Ruhr Uprising of 1920

The following article is from The Great Soviet Encyclopedia (1979). It might be outdated or ideologically biased.

Ruhr Uprising of 1920


an armed uprising in March and early April 1920 by the workers of the Ruhr, Germany, against the reaction.

During the suppression of the Kapp putsch of 1920, organs of a unified workers’ front sprang up in the Ruhr under the leadership of the Communist Party and left-wing members of the Independent Social Democratic Party; a Red army was created, which disarmed the putschists. By March 22 the army had taken over the largest cities in the Ruhr.

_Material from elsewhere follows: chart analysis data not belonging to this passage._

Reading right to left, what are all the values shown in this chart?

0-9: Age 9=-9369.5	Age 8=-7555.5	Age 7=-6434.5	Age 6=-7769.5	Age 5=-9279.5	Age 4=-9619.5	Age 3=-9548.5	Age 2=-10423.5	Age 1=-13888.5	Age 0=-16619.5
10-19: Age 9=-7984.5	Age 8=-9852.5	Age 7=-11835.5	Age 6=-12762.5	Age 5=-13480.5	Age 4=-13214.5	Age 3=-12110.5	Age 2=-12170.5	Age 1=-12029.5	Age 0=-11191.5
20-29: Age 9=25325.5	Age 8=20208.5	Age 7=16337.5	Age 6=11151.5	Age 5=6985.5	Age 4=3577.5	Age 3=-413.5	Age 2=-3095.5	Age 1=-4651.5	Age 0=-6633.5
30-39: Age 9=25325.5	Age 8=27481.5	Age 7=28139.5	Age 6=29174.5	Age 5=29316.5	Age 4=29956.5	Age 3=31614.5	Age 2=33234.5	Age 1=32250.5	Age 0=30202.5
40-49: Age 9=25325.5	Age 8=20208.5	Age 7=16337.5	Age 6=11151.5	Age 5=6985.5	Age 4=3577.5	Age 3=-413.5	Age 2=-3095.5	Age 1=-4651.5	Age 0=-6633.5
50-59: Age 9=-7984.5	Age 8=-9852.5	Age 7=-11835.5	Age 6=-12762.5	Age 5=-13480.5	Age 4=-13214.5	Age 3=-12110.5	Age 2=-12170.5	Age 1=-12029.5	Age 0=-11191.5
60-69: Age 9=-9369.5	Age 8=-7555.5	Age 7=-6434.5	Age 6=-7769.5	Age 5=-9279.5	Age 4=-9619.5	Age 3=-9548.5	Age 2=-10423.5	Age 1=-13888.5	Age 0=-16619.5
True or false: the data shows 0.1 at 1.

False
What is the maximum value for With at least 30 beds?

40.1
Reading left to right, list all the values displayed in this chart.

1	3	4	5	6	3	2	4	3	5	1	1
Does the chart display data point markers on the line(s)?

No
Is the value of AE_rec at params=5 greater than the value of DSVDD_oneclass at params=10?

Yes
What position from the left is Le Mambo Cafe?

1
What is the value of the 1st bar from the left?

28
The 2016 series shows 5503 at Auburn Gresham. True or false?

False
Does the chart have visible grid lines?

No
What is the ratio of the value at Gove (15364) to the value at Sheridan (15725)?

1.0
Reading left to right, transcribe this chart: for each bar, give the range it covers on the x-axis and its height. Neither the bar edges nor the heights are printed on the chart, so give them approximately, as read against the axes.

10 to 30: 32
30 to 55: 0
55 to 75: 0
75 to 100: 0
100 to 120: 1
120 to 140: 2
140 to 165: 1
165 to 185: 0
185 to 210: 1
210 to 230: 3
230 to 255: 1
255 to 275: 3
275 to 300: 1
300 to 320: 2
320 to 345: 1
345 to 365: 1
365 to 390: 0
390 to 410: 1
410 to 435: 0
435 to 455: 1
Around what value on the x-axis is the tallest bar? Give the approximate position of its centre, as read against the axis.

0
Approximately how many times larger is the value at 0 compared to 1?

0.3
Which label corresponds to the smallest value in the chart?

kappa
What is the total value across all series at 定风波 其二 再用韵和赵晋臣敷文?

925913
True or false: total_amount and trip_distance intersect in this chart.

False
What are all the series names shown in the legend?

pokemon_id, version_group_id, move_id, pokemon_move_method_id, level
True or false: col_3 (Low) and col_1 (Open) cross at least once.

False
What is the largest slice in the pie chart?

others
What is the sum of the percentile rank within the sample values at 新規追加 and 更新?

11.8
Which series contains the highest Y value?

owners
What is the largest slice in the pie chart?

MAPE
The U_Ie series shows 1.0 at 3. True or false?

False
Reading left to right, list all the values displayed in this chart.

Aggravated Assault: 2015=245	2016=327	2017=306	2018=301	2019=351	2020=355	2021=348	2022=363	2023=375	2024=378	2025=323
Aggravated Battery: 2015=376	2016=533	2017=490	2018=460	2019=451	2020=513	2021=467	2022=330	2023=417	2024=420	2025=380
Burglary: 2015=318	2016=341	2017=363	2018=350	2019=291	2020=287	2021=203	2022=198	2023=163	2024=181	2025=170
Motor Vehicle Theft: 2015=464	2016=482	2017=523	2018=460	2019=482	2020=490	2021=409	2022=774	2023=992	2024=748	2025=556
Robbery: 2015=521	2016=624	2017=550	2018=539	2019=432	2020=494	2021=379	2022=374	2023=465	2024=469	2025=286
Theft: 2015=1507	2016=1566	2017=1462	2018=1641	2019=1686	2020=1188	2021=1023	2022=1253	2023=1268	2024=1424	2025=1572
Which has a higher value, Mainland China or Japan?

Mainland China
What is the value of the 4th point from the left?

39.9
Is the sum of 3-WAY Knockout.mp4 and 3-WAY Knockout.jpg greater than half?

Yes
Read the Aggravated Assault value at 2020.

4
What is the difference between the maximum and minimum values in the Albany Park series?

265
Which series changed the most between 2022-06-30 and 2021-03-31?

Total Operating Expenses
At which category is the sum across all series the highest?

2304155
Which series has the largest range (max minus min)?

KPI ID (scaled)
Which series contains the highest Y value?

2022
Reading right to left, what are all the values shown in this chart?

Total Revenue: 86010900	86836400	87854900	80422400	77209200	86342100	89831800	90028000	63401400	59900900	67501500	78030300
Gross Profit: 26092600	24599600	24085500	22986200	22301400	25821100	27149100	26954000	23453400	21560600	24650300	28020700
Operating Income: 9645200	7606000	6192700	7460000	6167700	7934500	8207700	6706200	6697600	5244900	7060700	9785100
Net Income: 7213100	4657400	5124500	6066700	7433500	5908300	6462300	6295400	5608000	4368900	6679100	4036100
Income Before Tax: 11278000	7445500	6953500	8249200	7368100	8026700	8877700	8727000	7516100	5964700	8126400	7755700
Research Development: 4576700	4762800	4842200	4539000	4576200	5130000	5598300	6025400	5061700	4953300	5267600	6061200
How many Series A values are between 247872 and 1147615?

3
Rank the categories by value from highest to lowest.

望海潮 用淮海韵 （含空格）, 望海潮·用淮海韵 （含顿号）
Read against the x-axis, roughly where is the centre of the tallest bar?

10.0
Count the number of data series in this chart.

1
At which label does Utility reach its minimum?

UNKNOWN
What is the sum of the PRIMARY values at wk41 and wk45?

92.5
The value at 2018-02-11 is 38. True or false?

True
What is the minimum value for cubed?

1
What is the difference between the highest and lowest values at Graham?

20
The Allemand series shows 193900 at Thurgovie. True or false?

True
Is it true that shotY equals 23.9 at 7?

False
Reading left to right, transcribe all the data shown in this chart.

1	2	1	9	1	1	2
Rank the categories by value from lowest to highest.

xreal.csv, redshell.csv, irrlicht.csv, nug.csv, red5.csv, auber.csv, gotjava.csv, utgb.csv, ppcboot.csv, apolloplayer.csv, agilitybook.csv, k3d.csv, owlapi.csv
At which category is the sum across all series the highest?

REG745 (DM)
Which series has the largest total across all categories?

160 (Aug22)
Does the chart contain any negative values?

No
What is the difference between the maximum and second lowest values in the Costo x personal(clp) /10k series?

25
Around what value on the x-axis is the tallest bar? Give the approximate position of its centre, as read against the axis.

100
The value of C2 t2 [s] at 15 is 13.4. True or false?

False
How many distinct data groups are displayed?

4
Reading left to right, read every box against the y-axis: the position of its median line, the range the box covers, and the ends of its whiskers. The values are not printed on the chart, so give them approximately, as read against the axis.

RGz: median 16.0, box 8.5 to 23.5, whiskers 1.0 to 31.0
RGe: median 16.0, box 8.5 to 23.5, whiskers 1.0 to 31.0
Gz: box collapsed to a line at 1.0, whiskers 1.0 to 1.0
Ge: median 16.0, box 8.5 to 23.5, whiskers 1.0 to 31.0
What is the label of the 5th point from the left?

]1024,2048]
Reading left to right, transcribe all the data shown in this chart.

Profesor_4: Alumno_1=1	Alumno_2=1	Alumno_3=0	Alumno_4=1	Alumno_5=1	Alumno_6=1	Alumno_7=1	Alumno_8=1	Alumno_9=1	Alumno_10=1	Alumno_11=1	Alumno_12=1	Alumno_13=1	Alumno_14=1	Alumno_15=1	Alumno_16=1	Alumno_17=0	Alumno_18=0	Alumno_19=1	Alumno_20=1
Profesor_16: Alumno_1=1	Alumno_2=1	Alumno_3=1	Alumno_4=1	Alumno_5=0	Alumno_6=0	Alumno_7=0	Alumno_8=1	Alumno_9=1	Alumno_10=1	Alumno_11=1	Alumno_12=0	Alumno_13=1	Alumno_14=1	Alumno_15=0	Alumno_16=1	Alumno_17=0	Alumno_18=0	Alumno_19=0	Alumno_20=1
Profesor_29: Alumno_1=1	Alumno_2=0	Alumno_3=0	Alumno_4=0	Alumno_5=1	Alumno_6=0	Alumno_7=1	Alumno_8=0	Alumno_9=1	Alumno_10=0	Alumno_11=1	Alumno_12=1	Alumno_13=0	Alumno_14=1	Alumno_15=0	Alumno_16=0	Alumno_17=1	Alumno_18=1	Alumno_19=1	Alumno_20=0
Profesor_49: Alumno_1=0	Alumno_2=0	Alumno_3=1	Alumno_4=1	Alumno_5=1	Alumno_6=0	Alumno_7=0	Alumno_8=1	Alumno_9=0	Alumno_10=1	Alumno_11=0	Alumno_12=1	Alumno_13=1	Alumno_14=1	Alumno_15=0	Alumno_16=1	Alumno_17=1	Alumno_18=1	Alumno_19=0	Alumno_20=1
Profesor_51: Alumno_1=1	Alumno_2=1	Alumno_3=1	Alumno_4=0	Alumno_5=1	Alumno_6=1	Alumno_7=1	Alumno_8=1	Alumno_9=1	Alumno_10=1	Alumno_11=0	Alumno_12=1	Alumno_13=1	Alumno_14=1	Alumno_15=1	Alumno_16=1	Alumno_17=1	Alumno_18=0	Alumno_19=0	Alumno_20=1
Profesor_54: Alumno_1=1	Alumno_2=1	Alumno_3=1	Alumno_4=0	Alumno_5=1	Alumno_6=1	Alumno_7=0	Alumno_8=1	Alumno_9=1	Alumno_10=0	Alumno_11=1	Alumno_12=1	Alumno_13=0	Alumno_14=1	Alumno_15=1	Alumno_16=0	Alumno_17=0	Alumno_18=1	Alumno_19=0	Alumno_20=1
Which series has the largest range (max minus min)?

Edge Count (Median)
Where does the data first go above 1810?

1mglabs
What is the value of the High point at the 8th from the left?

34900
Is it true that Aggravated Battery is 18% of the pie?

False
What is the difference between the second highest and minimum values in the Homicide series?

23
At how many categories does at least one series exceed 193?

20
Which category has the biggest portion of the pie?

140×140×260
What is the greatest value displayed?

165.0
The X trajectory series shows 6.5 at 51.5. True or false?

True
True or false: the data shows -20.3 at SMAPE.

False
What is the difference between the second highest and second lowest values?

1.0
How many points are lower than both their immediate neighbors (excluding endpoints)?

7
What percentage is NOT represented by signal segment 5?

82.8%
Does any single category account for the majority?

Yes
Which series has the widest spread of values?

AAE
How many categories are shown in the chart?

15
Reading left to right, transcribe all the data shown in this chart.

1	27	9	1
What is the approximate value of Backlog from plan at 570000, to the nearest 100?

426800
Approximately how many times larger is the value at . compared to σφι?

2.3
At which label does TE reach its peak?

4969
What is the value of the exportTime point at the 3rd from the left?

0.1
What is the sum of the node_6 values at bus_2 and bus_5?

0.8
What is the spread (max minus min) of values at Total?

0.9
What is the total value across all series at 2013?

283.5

The government, in which Social Democratic leaders played the leading role, was frightened by the scope of the revolutionary struggle and sent C. Severing to the Ruhr as commissioner. On March 24, Severing concluded an agreement with the insurgents regarding the cessation of the armed struggle under the condition that the government would refrain from bringing troops into the Ruhr and would meet several of the workers’ demands, such as punishment of the organizers of the putsch and the disbanding of counterrevolutionary formations. However, the government flagrantly violated the agreement. Taking advantage of the discord that ensued among the participants in the Ruhr uprising and exploiting the leftist errors of some of its leaders, it sent troops into the Ruhr in early April and brutally suppressed the revolt.